How Bath & Body Works uses deals to keep people coming back

The brand has the advantage of being a trusted, known entity, with plenty of reasons for spontaneous trips. “[Bath & Body Works] has the consistency and nostalgia and the brand identity, but also innovation and newness,” says Kahn, the Wharton professor.

Then there are the discounts and freebies. Both Alvarez and Tran, the two Candle Day early risers I spoke to, stacked some of the many deals Bath & Body Works constantly offers on top of their candle discounts. Alvarez says she gets emails daily or more frequently from the brand. This year it offered $10 off a $40 purchase that coincided with Candle Day. Thanks to friends and family, she had four of these, which the store let her use by ringing her haul up as four separate purchases. Tran also used a few of these coupons, plus got a free product. As for me, “Fresh Balsam” was sold out. As I was lamenting the lack of the piney candle I wanted, the salesperson recommended that I buy another scent and come back in at a later date to exchange it for the one I wanted once it was restocked.

Using discounting is tricky in retail. If brands do it too often — as has been the case at struggling stores like The Gap and J. Crew — it can be a sign of desperation and can lead to a degraded or cheapened perception of a brand’s image. It also makes customers never want to pay full price if they know that eventually it will be 40 percent off. The flip side of this, as Khan pointed out, is what JC Penney did a few years ago. It took away sales and implemented an “everyday low price strategy. The mistake is they didn’t give people a reason to come into the store.” She explains that you “need a trigger to initiate the shopping trip.”

Bath & Body Works walks this line perfectly. Alvarez says she’s never paid full price for a candle. The store discounts a lot, but in a way that allows people to gamify it. It’s never just only flat sales. It’s Candle Day, or a free lotion with a purchase, or a “Buy 3, Get 2 Free” deal. It brings people in, and they inevitably buy more than what the promotion is offering. Tran said he made sure to buy at least five candles so that the discount would kick in. He says of Bath & Body Works’ appeal, “The coupons definitely play a factor.”

How long can Bath & Body Works reign?

There are plenty of places that sell inexpensive candles and lotions. But none of them do it quite like Bath & Body Works does, and in as many places as it does. Khiem says he tried Yankee Candle, a similar price point, but wasn’t impressed. Alvarez tried to support some smaller brands but says the scents weren’t consistent.

“[Bath & Body Works] are working on a strategy of accessibility and low price,” says Kahn. “It’s kind of like a candy shop. Scent is a dimension that people relate to on a sensual level. So it’s fun. It’s pleasurable. And that’s where you get fierce loyalty.”

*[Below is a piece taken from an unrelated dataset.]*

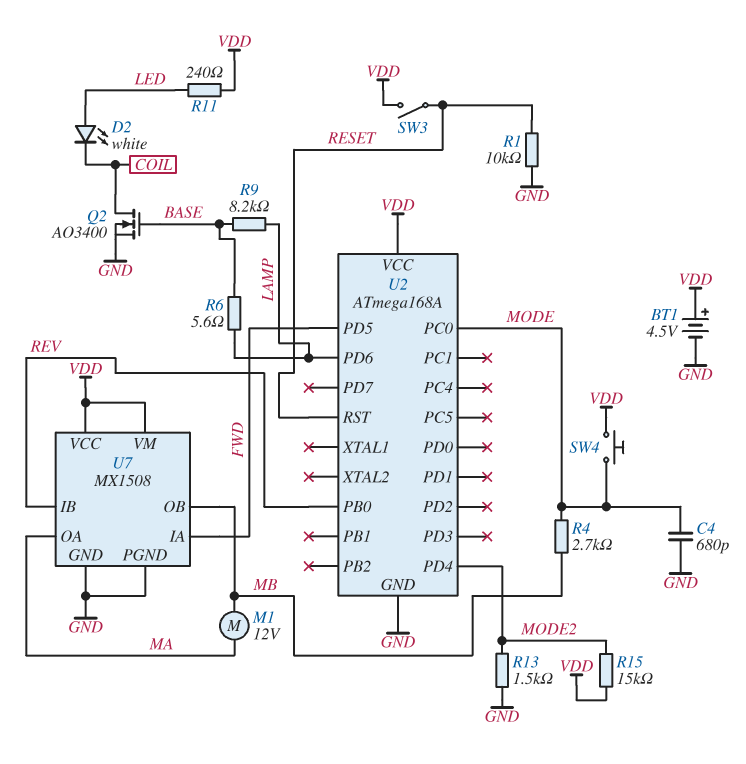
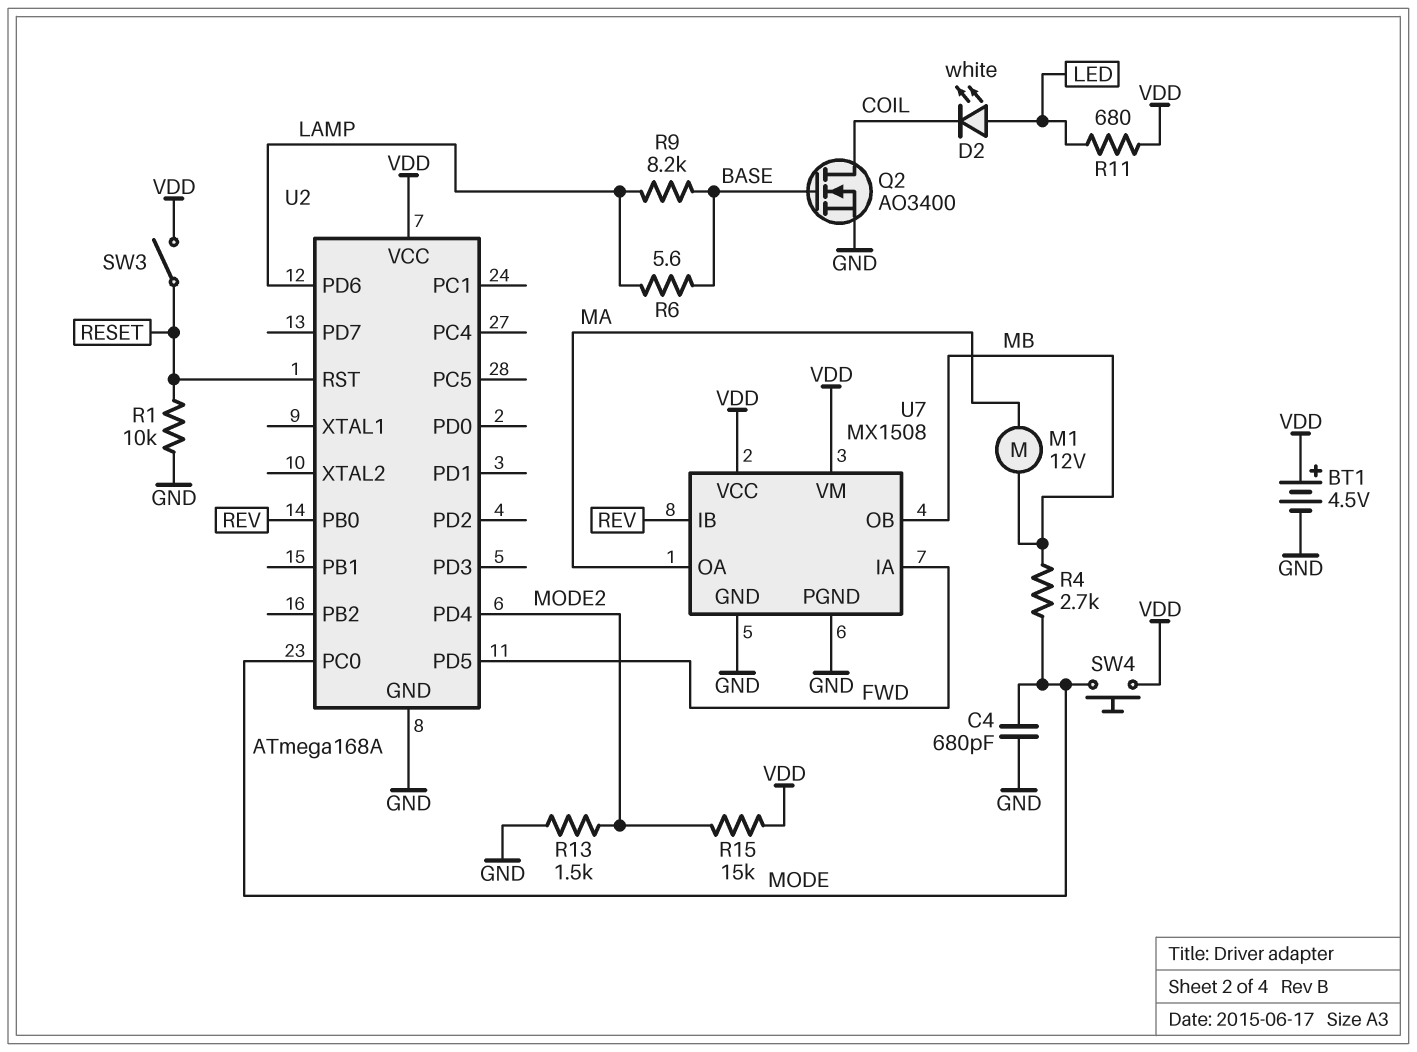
R11: 240 (LED, VDD) -> 680 (LED, VDD)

But this is not guaranteed forever. The majority of Bath & Body Works stores are in malls. Department stores are dying, taking malls along with them. By some estimates, 25 percent could close by 2025. If the malls that house its stores start closing, Bath & Body Works is going to have to invest in real estate elsewhere.

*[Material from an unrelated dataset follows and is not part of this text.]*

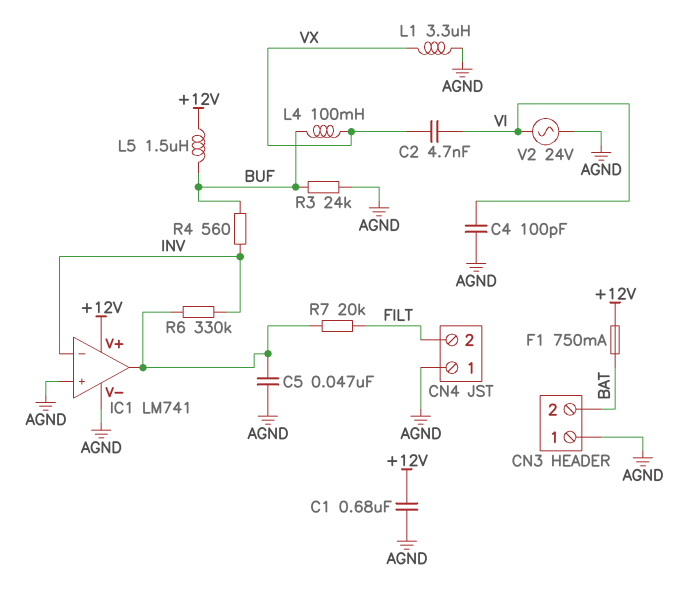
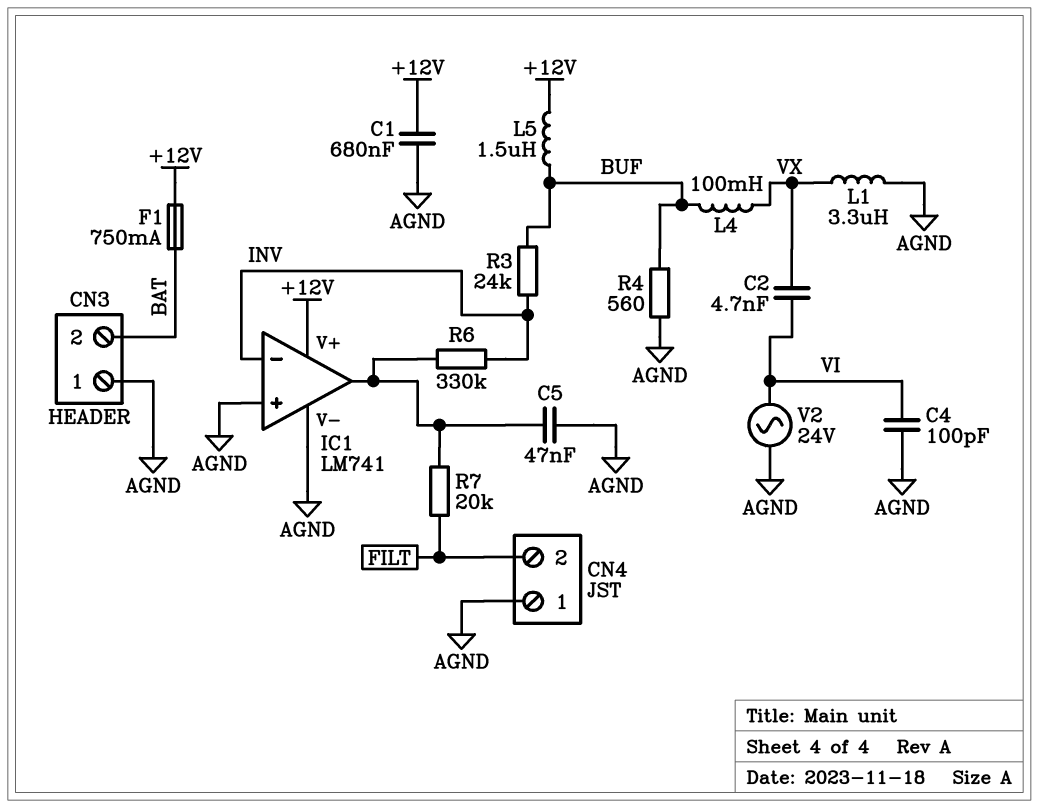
R3: 24k (AGND, BUF) -> 24k (BUF, INV)
R4: 560 (BUF, INV) -> 560 (AGND, BUF)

Then there’s e-commerce. During this year, Bath & Body Works’ online sales increased by 138 percent due to the pandemic. It takes different skills, warehousing, tech, transportation, and fulfillment capabilities to be a good and efficient e-tailer. Candle Day did not go smoothly online. The site crashed multiple times, and there have been complaints on forums like Reddit’s r/bathandbodyworks from customers with confirmed orders getting messages that they weren’t going to be fulfilled due to products selling out. Plus, selling scents through a computer is a different proposition. It’s one thing to read a description of the abstract fragrance “Party Dress” and another to stick your nose in and really experience it.

But for now, Bath & Body Works keeps collecting fans. Alvarez says she convinced a friend to get up early to hit up Candle Day with her. “She told me, ‘I want to experience a Candle Day in all of its glory with you, but I’m only going to get maybe five or six.’ She walked out with 16.”